ОДУВАНЧИК
Повесть о мальчике, родившемся
через 2 года после смерти отца
За окном было темно. Екатерина Андреевна включила настольную лампу. Часы показывали половину шестого. Голова не была затуманена похмельем, хотя на столе стояла пустая бутылка из-под коньяка, как вчера, как позавчера, как месяц назад. Ей приснился отец. Он не снился ни разу за все десять лет, что его не стало. Не снился в самое тяжелое время, когда умер Денис – ее сын, ее кровиночка. Сыну было всего двадцать семь лет, восемь из которых они боролись с тяжелой болезнью. Проклятая опухоль оказалась сильнее материнской любви. Екатерина Андреевна потеряла всякий смысл в жизни. Приезжали сестры, пытались как-то ее поддержать. Она слушала и не слышала их. С утра доставала водку или коньяк – что попадалось под руку. Садилась в кухне, бессмысленно глядя в стену или в окно. Она потеряла счет выкуренным сигаретам и выпитым рюмкам. Обволакивающий туман как будто навечно поселился в ее мозгу.
А сегодня голова была светлая. Она ясно, до мельчайших подробностей, помнила сон, хотя он был путаный. Катя с отцом в комнате, в их родном доме на окраине рабочего городка. Все, как в детстве. Отец сидел за столом, под тусклой лампочкой, читал газету. За окном бушевала метель. Катя озябла в своей модной кофточке. Она тихо встала с дивана, подошла к печи и прижалась к ней спиной. Тепло разлилось по телу. На кухне мама гремела противнями, доставая пироги из русской печи. Сейчас звонким голосом позовет: «Андрей Егорыч, Катерина, пироги готовы!». Они пойдут в кухню, нальют большие кружки чаю с мятой. И, не дожидаясь, пока пироги дойдут под полотенцем, Катя схватит самый зажаристый, обжигая пальцы и губы, откусит большой кусок.
Вот отец положил очки и внимательно посмотрел на Катю из-под нахмуренных бровей. Уже став взрослой и самостоятельной, она побаивалась, когда отец смотрел вот так сердито: значит, она в чем-то провинилась.
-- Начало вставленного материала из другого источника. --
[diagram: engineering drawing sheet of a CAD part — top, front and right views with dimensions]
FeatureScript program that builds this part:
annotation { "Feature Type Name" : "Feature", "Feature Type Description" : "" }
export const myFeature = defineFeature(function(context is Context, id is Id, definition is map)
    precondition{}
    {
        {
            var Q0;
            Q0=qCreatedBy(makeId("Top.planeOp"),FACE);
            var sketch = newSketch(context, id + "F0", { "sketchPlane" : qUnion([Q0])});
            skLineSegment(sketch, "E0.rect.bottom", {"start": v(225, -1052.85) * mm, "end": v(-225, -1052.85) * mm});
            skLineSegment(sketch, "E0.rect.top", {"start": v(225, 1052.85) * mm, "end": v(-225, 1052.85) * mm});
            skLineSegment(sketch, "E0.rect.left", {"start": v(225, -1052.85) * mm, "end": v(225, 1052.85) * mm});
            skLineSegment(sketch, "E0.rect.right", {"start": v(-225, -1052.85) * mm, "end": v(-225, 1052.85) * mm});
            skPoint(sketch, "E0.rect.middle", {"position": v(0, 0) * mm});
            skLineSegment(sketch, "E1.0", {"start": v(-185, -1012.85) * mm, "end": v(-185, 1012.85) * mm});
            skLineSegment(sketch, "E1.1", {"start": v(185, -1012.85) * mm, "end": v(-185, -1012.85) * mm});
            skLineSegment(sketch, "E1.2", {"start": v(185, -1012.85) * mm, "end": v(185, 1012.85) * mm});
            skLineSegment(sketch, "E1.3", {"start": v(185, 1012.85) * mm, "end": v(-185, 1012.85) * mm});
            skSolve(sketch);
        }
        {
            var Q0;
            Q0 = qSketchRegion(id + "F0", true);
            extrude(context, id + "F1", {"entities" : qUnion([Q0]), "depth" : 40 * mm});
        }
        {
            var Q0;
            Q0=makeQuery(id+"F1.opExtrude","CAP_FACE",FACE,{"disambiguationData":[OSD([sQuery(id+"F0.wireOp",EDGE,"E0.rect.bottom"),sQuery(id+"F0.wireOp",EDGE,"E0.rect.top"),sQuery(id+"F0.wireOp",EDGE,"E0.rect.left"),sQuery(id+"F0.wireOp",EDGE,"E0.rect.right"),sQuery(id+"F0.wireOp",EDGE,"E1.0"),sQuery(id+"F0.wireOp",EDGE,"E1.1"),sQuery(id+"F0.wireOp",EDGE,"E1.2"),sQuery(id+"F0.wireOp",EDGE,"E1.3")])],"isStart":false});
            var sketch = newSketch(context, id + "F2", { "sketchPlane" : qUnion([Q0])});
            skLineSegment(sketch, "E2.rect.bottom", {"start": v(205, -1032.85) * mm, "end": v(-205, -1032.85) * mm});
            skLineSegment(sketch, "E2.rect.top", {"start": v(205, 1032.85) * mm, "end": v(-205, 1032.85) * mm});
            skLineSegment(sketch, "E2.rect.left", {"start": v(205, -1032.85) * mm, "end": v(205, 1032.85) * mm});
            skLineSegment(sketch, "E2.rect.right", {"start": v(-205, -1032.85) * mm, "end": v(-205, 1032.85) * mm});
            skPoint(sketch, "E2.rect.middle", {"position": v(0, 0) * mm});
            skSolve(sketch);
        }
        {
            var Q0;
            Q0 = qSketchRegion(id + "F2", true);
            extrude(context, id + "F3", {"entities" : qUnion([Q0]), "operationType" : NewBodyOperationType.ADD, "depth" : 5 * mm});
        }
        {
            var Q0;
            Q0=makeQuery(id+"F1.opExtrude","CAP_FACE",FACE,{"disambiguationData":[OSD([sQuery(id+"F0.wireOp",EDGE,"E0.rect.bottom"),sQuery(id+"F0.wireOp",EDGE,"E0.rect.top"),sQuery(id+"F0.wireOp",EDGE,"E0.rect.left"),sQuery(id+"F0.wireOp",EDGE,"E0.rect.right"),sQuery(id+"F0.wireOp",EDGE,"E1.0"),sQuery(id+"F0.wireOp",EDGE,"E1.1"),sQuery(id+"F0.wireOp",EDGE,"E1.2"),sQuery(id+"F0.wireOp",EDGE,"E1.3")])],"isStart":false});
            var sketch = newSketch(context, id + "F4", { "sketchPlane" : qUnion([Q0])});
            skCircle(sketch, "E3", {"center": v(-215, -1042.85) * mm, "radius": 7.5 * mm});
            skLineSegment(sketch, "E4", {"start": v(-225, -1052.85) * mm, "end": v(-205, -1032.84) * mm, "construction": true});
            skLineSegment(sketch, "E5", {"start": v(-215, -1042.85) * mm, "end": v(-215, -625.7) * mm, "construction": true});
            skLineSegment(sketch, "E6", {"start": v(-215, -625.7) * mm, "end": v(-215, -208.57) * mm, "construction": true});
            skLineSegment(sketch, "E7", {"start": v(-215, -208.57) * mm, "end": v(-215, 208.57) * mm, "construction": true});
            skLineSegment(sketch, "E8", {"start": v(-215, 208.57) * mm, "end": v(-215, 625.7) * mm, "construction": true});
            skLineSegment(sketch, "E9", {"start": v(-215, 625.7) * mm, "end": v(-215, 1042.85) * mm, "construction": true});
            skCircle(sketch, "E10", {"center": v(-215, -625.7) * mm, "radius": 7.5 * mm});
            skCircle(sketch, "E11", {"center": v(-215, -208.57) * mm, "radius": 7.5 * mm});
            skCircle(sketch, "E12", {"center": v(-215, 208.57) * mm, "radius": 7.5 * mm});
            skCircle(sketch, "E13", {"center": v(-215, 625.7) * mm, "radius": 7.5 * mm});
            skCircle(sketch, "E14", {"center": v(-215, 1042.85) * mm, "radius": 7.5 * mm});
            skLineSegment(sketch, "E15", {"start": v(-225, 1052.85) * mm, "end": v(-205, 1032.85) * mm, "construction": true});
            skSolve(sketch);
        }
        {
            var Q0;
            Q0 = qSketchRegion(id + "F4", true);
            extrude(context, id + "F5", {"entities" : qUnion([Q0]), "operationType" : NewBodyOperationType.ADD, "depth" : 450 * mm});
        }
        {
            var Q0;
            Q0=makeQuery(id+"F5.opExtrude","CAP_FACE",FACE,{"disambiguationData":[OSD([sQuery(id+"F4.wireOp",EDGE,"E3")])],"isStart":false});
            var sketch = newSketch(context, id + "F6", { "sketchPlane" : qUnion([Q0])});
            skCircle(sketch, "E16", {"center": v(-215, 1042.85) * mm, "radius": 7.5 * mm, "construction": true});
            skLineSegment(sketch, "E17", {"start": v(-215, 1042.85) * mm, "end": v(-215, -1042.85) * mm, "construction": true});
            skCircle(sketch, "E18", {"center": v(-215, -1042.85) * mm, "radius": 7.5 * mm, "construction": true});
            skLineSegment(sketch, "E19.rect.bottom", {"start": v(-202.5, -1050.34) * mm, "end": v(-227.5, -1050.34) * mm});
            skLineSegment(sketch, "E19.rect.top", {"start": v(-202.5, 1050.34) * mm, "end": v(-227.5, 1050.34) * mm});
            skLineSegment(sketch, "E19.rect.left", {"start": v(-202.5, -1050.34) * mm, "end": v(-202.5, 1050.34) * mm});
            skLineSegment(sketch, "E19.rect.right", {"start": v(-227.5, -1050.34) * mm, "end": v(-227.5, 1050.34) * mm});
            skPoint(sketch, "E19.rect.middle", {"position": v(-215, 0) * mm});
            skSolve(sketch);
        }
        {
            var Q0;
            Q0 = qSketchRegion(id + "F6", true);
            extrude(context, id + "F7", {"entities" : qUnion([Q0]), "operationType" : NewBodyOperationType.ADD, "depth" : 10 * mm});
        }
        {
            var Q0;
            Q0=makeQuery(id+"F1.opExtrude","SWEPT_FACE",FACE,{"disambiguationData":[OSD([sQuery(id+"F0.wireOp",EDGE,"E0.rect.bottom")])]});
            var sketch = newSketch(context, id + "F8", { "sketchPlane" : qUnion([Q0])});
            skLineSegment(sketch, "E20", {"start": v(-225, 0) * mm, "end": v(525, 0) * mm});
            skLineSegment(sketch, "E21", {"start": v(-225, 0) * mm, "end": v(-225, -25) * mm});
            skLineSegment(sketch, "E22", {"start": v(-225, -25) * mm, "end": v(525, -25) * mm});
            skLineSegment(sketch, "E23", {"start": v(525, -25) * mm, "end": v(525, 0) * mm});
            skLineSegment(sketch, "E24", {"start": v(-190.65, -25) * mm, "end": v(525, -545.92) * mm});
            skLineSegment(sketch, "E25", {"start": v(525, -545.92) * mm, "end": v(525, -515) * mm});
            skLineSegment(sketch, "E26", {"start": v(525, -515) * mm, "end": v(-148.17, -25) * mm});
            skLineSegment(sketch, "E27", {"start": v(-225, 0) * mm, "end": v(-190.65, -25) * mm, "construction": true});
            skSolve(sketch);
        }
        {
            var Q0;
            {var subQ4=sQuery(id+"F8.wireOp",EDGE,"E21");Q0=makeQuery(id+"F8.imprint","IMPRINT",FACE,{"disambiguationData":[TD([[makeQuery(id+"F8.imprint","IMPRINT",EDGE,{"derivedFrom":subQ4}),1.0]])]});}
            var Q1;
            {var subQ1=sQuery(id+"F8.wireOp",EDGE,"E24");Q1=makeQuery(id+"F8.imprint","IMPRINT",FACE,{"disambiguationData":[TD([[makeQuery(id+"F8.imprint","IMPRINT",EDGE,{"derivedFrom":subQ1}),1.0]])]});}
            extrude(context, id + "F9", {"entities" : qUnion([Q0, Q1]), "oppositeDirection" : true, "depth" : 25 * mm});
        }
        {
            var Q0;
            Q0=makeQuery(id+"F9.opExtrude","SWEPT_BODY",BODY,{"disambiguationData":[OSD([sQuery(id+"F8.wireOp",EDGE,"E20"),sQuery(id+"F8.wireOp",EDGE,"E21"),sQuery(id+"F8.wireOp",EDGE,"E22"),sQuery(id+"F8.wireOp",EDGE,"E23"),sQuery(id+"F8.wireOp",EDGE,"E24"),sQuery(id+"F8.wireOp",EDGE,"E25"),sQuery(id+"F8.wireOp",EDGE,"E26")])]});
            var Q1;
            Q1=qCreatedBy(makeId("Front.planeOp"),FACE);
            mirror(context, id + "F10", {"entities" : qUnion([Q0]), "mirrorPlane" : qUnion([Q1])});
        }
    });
Сурового взгляда Андрея Егоровича Дубровина боялись и на заводе. На своих учеников опытный кузнец голоса не повышал. Но если кто-то лодырничал или, того хуже, опаздывал хоть на минуту, одного сурового взгляда было достаточно, чтобы вспомнил о дисциплине.
Андрей Егорович очень любил свою старшую дочь. За настойчивый Катин характер, как у него самого, за то, что добилась всего, к чему стремилась – кандидатскую защитила, в институте преподавала, теперь вот школу свою открыла. Да просто любил за то, что она его дочь. Катя не помнила, чтобы отец когда-то обнял ее или поцеловал. Не приняты были в их семье нежности. Но рядом с отцом всегда было спокойно, надежно, она знала, что он очень любит ее, хотя слова этого никогда не говорил. И она любила его. Улыбка на лице отца разгладила нахмуренные брови. В такие минуты Кате хотелось обнять отца и прижаться к колючей щеке. Но она сдерживалась: слишком взрослая, чтобы показывать телячьи нежности. Сдержалась и сейчас. Только с глубоким вздохом из груди вырвалось тихое: «Папка!».
Что-то щелкнуло, и будто сменились кадры в кино. Сон был совсем другой. Катя сидела с мамой на крылечке. В палисаднике доцветала сирень, и дурманяще пахло цветами. Сразу за домом была большая, вся в одуванчиках, поляна, а вдалеке темнел лес. Через поляну к ним неторопливо шел отец. Впереди дедушки бежал Дениска – совсем маленький. Летом Екатерина всегда забирала сына из городского садика и отвозила к родителям. Они часто вот так сидели с мамой на крылечке, всматривались вдаль и ждали, когда Андрей Егорович с Денисом вернутся с рыбалки или из лесу с грибами. Потом вместо Дениски рядом с отцом оказался незнакомый мальчик – худенький, головка в пшеничных кудряшках. Одуванчик. Ангелочек с рождественской открытки. Отец крепко держал малыша за руку. «Вот, Катя, внук твой. Когда он родится, назови его Егором, как твоего деда». Андрей Егорович легонько подтолкнул мальчика ей навстречу. Она протянула руки и проснулась.